**Ordine di lavoro 1**
Rispondi a queste domande sull'ordinanza della Cassazione:
(a) Chi presiede il collegio?
(b) Da quale avvocato è difeso il ricorrente?
(c) In che data è stato depositato il decreto del Tribunale di Ancona?
**Ordine di lavoro 2**
Ripeti parola per parola il passo dell'ordinanza che comincia con "DEI PORTOGHESI 12, ope" e termina con "Dott. ANTONELLA PAGETTA.".

**Brano del testo**
Sentenza Sentenza Cassazione Civile n. 24 del 05/01/2021

Cassazione civile sez. lav., 05/01/2021, (ud. 30/09/2020, dep. 05/01/2021), n.24

LA CORTE SUPREMA DI CASSAZIONE

SEZIONE LAVORO

Composta dagli Ill.mi Sigg.ri Magistrati:

Dott. TRIA Lucia – Presidente –

Dott. ARIENZO Rosa – Consigliere –

Dott. BLASUTTO Daniela – Consigliere –

Dott. PAGETTA Antonella – rel. Consigliere –

Dott. CINQUE Guglielmo – Consigliere –

ha pronunciato la seguente:

ORDINANZA

sul ricorso 545-2020 proposto da:

L.M., domiciliato in ROMA, PIAZZA CAVOUR, presso la

CANCELLERIA DELLA CORTE SUPREMA DI CASSAZIONE, rappresentato e

difeso dall’avvocato GIUSEPPE BRIGANTI;

– ricorrente –

contro

MINISTERO DELL’INTERNO – COMMISSIONE TERRITORIALE PER IL

RICONOSCIMENTO DELLA PROTEZIONE INTERNAZIONALE DI ANCONA, in persona

del Ministro pro tempore, rappresentato e difeso dall’AVVOCATURA

GENERALE DELLO STATO presso i cui Uffici domicilia in ROMA, ALLA VIA

DEI PORTOGHESI 12, ope legis;

– resistente con mandato –

avverso il decreto del TRIBUNALE di ANCONA, depositato il 11/11/2019

R.G.N. 833/2019;

udita la relazione della causa svolta nella camera di consiglio del

30/09/2020 dal Consigliere Dott. ANTONELLA PAGETTA.

Voci memorizzate
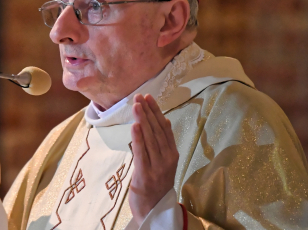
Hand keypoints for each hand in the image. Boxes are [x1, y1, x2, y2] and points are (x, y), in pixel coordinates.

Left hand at [128, 94, 178, 225]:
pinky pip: (141, 153)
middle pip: (157, 131)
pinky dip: (138, 138)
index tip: (149, 97)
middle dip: (148, 112)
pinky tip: (135, 125)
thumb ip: (163, 144)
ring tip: (137, 105)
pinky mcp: (145, 174)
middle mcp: (167, 159)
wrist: (154, 211)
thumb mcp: (164, 163)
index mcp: (172, 155)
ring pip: (150, 139)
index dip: (157, 112)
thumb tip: (164, 120)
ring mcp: (156, 167)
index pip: (165, 128)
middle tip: (140, 96)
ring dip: (143, 120)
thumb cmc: (156, 185)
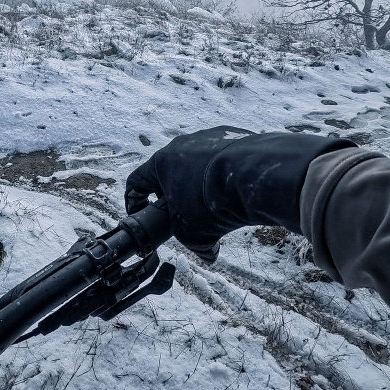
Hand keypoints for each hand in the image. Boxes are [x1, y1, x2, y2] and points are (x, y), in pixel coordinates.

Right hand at [125, 127, 354, 261]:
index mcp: (161, 163)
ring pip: (198, 165)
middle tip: (185, 215)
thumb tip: (208, 253)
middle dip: (175, 196)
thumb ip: (190, 243)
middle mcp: (182, 145)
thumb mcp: (192, 233)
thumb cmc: (213, 203)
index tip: (142, 214)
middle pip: (170, 173)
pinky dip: (226, 176)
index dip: (135, 202)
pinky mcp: (234, 136)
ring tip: (218, 206)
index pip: (137, 182)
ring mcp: (209, 138)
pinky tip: (237, 193)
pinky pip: (224, 159)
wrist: (254, 178)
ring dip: (202, 186)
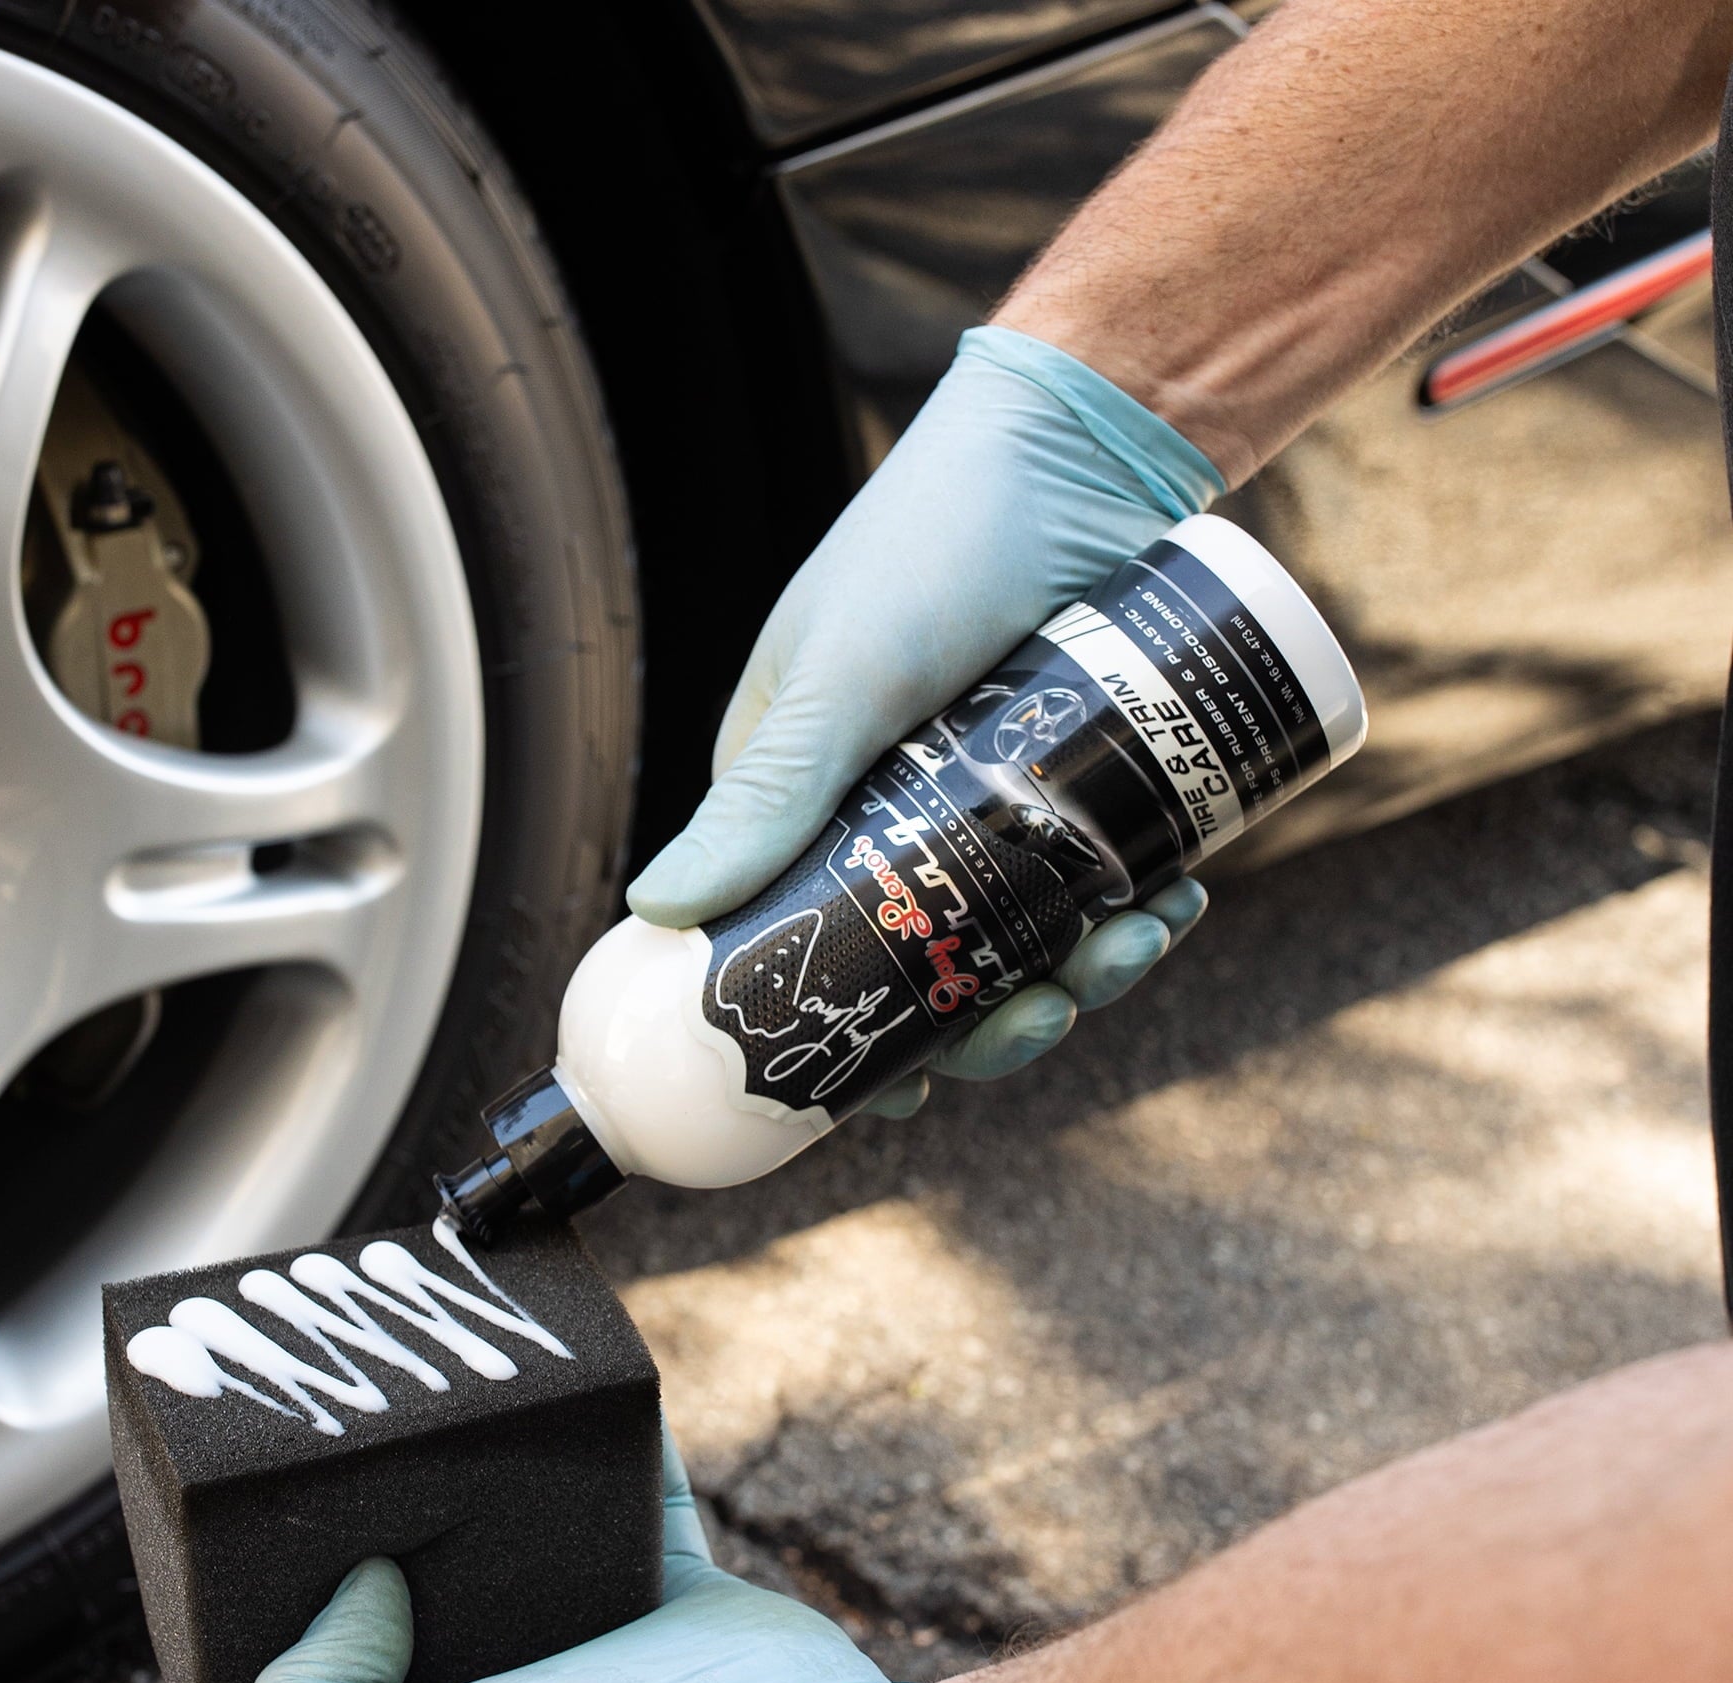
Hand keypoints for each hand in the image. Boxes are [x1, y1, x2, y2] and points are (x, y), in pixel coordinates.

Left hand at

**Risposta attesa 1**
(a) Dott. TRIA Lucia
(b) Giuseppe Briganti
(c) 11/11/2019

**Risposta attesa 2**
DEI PORTOGHESI 12, ope legis;

– resistente con mandato –

avverso il decreto del TRIBUNALE di ANCONA, depositato il 11/11/2019

R.G.N. 833/2019;

udita la relazione della causa svolta nella camera di consiglio del

30/09/2020 dal Consigliere Dott. ANTONELLA PAGETTA.